AIM OF THE TASK: No pictures belong in the answer. Repeat all the entries exactly.

»»

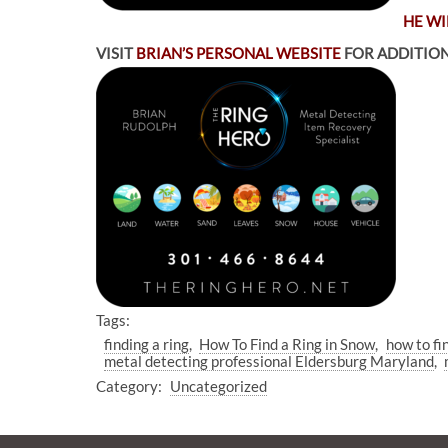
HE WI
VISIT
BRIAN’S PERSONAL WEBSITE
FOR ADDITION
Tags:
finding a ring
How To Find a Ring in Snow
how to fi
metal detecting professional Eldersburg Maryland
Category:
Uncategorized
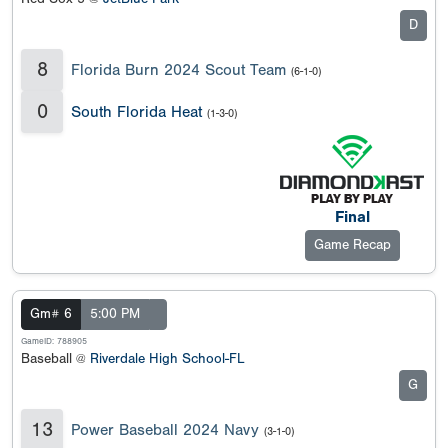
D
8
Florida Burn 2024 Scout Team
(6-1-0)
0
South Florida Heat
(1-3-0)
Final
Game Recap
Gm# 6
5:00 PM
GameID: 788905
Baseball @
Riverdale High School-FL
G
13
Power Baseball 2024 Navy
(3-1-0)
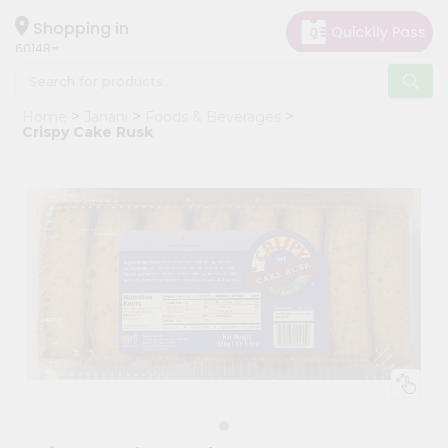
×
Hello
Shopping in
60148
User
Shop
Home
Janani
Foods & Beverages
by
Crispy Cake Rusk
Category
Grocery
Gifting
aha
Events
Astrology
Organic
Grocery
Roti
Kit
Meal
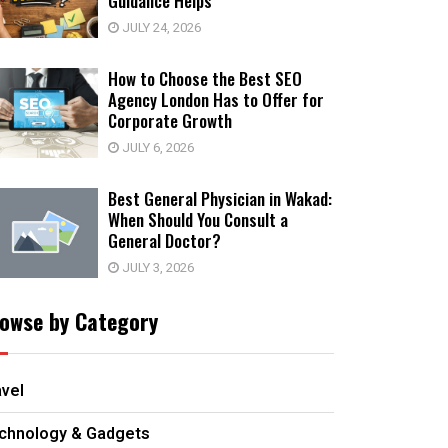
Guidance Helps
JULY 24, 2026
How to Choose the Best SEO
Agency London Has to Offer for
Corporate Growth
JULY 6, 2026
Best General Physician in Wakad:
When Should You Consult a
General Doctor?
JULY 3, 2026
owse by Category
avel
chnology & Gadgets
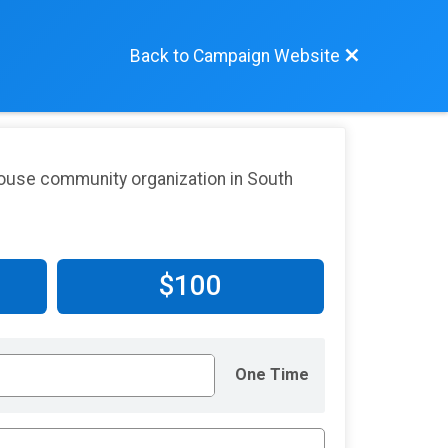
Back to Campaign Website
lhouse community organization in South
$100
One Time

««

RESULT OF THE EXERCISE:
HE WI
VISIT
BRIAN’S PERSONAL WEBSITE
FOR ADDITION
Tags:
finding a ring
How To Find a Ring in Snow
how to fi
metal detecting professional Eldersburg Maryland
Category:
Uncategorized
D
8
Florida Burn 2024 Scout Team
(6-1-0)
0
South Florida Heat
(1-3-0)
Final
Game Recap
Gm# 6
5:00 PM
GameID: 788905
Baseball @
Riverdale High School-FL
G
13
Power Baseball 2024 Navy
(3-1-0)
×
Hello
Shopping in
60148
User
Shop
Home
Janani
Foods & Beverages
by
Crispy Cake Rusk
Category
Grocery
Gifting
aha
Events
Astrology
Organic
Grocery
Roti
Kit
Meal
Guidance Helps
JULY 24, 2026
How to Choose the Best SEO
Agency London Has to Offer for
Corporate Growth
JULY 6, 2026
Best General Physician in Wakad:
When Should You Consult a
General Doctor?
JULY 3, 2026
owse by Category
avel
chnology & Gadgets
Back to Campaign Website
lhouse community organization in South
$100
One Time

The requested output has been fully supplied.